What happens to older adults muscle mass and strength when we stop training after a period of weight training?

The Introduction

Masters athletes should do weight training. The older we become, the more competitive we are, and the more we are focused on speed and power events, the more important it becomes. Most of us tend to build towards an event we are focused on. This means generally training hard(er) for three-six months leading into an event after building up a base of fitness. If we are smart and do weight training leading up to our goal, what happens after we stop training for a while once we’ve completed our goal?

The Research

weightlifting1710MK006_SydnA recent Greek  study examined the effects of a 12 weeks period of no training on muscle strength and mass in older adults who had previously completed  a 12 week resistance training programme of high [80% of one repetition maximum (1-RM)] or moderate (60% of 1-RM) intensity weight training. Twenty older men and women (60–74 years), separated into a high (10 people; age: 65 ± 5 years) and a moderate (10 people; age: 66 ± 4 years) intensity resistance training group, were measured in the 1-RM knee extension (quadriceps) and knee flexion (hamstrings) strength, and the mid-thigh cross sectional areas of the quadriceps, hamstrings and total thigh before and after a 12 weeks training period as well as after a 12 week detraining period.

The Results

Maximum knee extension and flexion strength and the size of all muscles decreased significantly with detraining but remained higher than pre-training levels for both groups.

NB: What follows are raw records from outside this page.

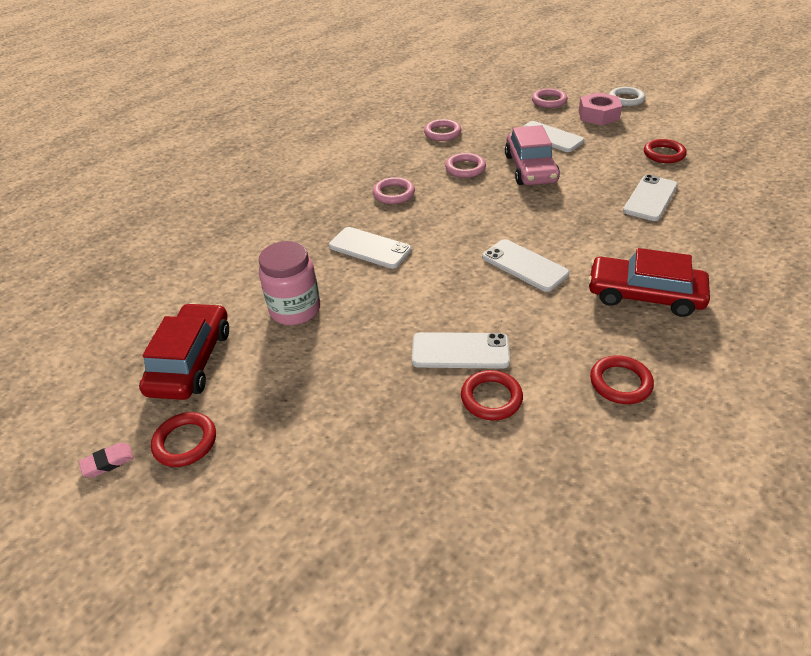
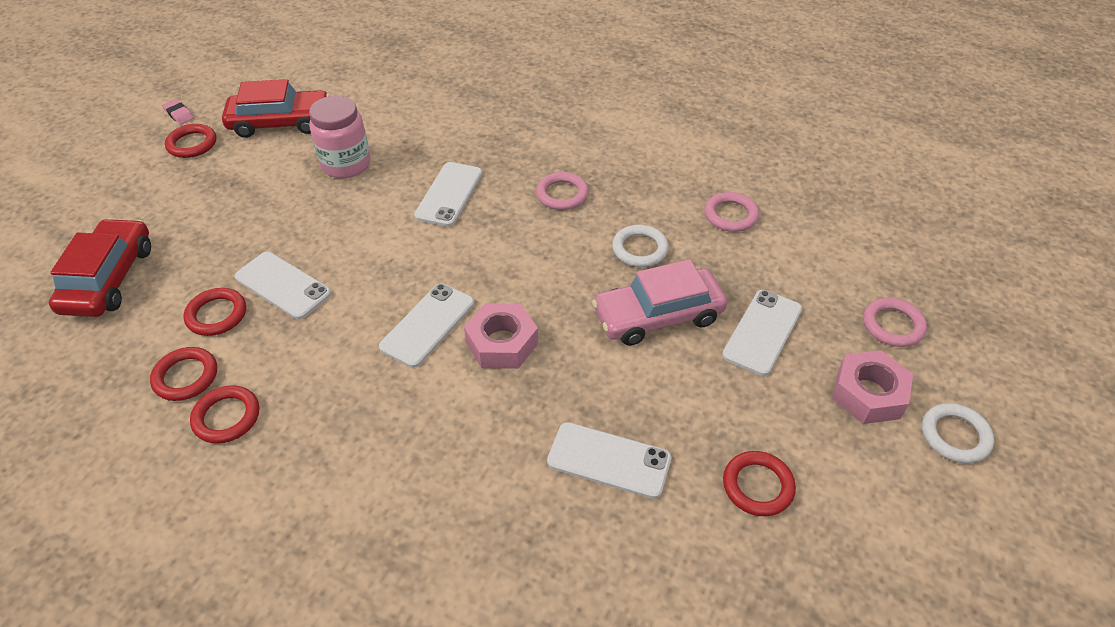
camera: 75 degrees right, 5 degrees up
white phone [412,332,510,369] -> white phone turned 45 degrees counterclockwise [235,252,332,319]
pink ring [445,153,486,178] -> white ring [612,225,669,267]
red car [588,248,710,317] -> red car moved to [49,218,151,317]
none -> red ring [150,347,217,401]
none -> pink nut [464,303,538,369]

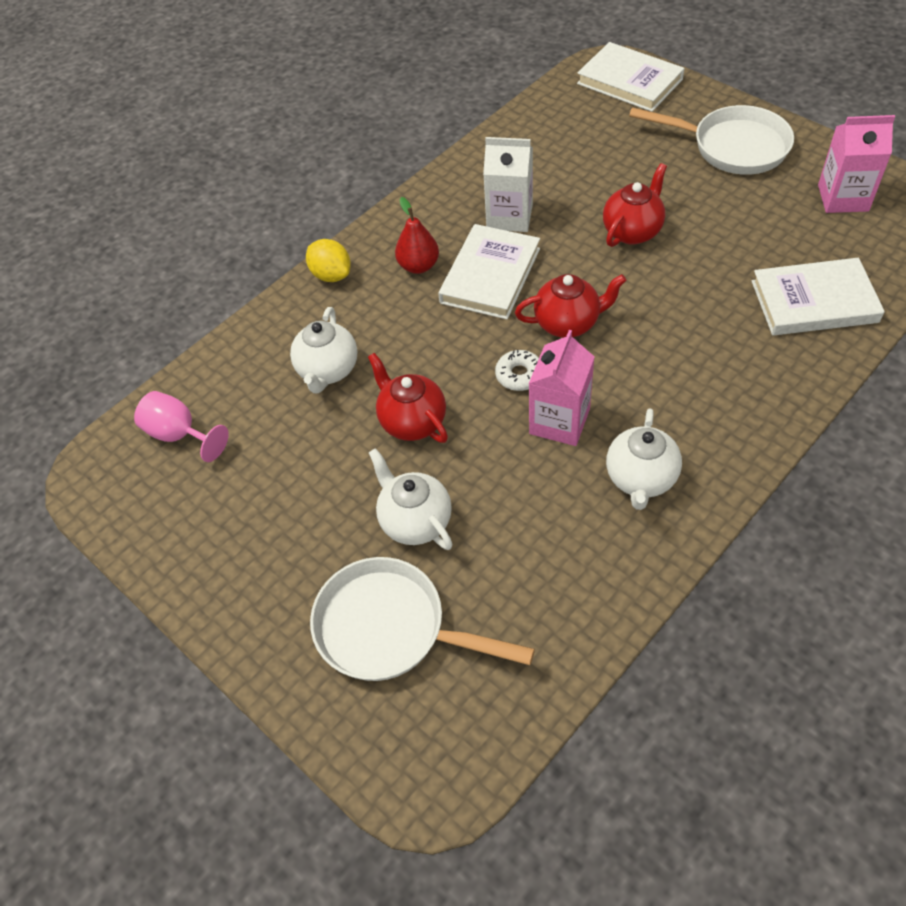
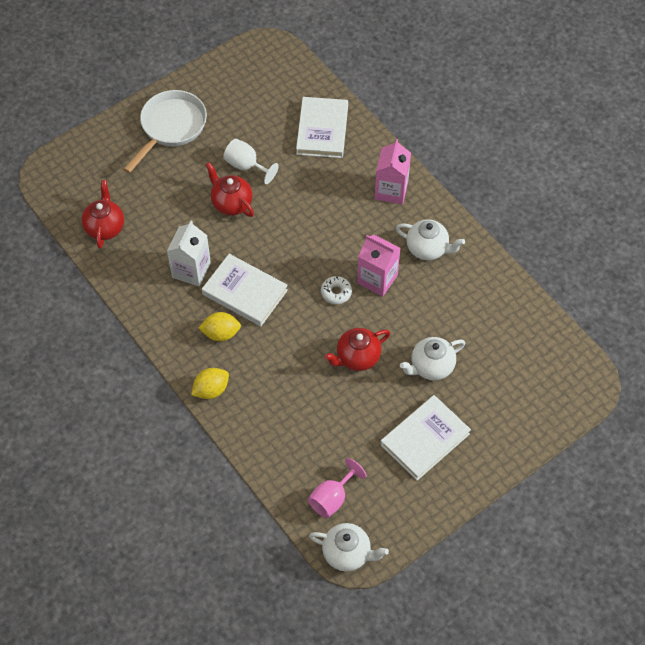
camera: 85 degrees left, 5 degrees up
white teapot [290,307,357,393] -> white teapot moved to [309,523,389,571]
white pan [310,557,535,681] -> none
red pear [395,197,439,274] -> yellow lemon [199,312,241,341]
red teapot [515,274,626,338] -> red teapot moved to [82,180,124,249]
white book [577,42,685,112] -> white book moved to [380,395,471,481]
pink carton [818,115,895,213] -> pink carton moved to [375,139,411,205]
none -> white goblet [223,139,279,184]

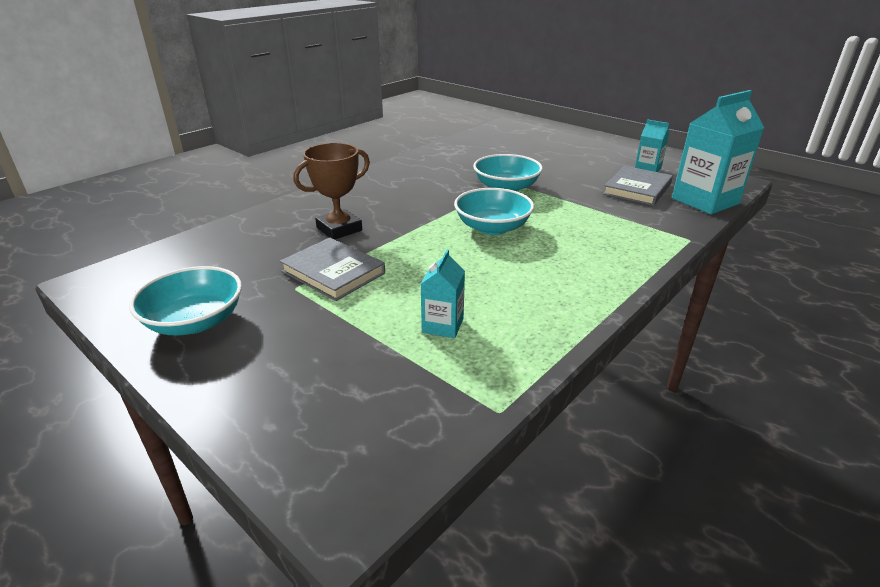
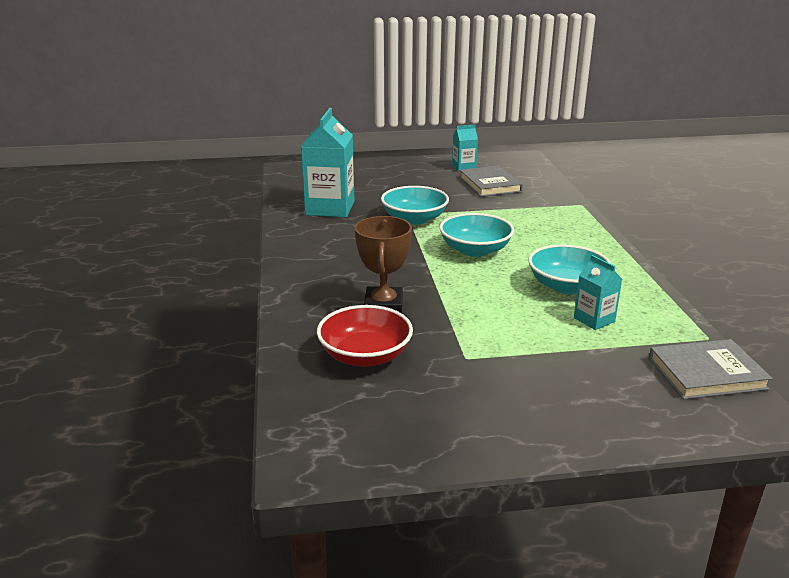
camera: 50 degrees left, 5 degrees down
turquoise bowl [129,266,242,335] -> turquoise bowl moved to [528,244,611,294]
grey book [280,238,385,301] -> grey book moved to [649,339,773,400]
turquoise carton [672,90,764,214] -> turquoise carton moved to [301,108,355,217]
none -> red bowl [317,305,413,367]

The high-intensity training group had a greater decrease in maximum strength and size of total thigh compared to the moderate-intensity training group but strength levels and muscle size following the 12 weeks of no training were higher for the high-intensity training group.

The So What?

The results of this study suggest that after a short detraining period of 12 weeks, muscle strength and muscle size decrease in older adults but remain greater than pre-training levels irrespective of training intensity. Greater declines in muscle strength are observed following high-intensity training but muscle strength and muscle mass are retained at a higher level than with moderate-intensity weight training probably due to the higher gains achieved during the training period. Thus, weight training to increase size and strength is crucial for masters athletes and ideally should be retained year-round even at moderate-intensity to prevent drops in both muscle mass and muscle strength.

Tokmakidis, S., Kalapotharakos, V., Smilios, I., Parlavantzas, A. (2009). Effects of detraining on muscle strength and mass after high or moderate intensity of resistance training in older adults. Clinical Physiology and Functional Imaging. 29(4): 316 – 319.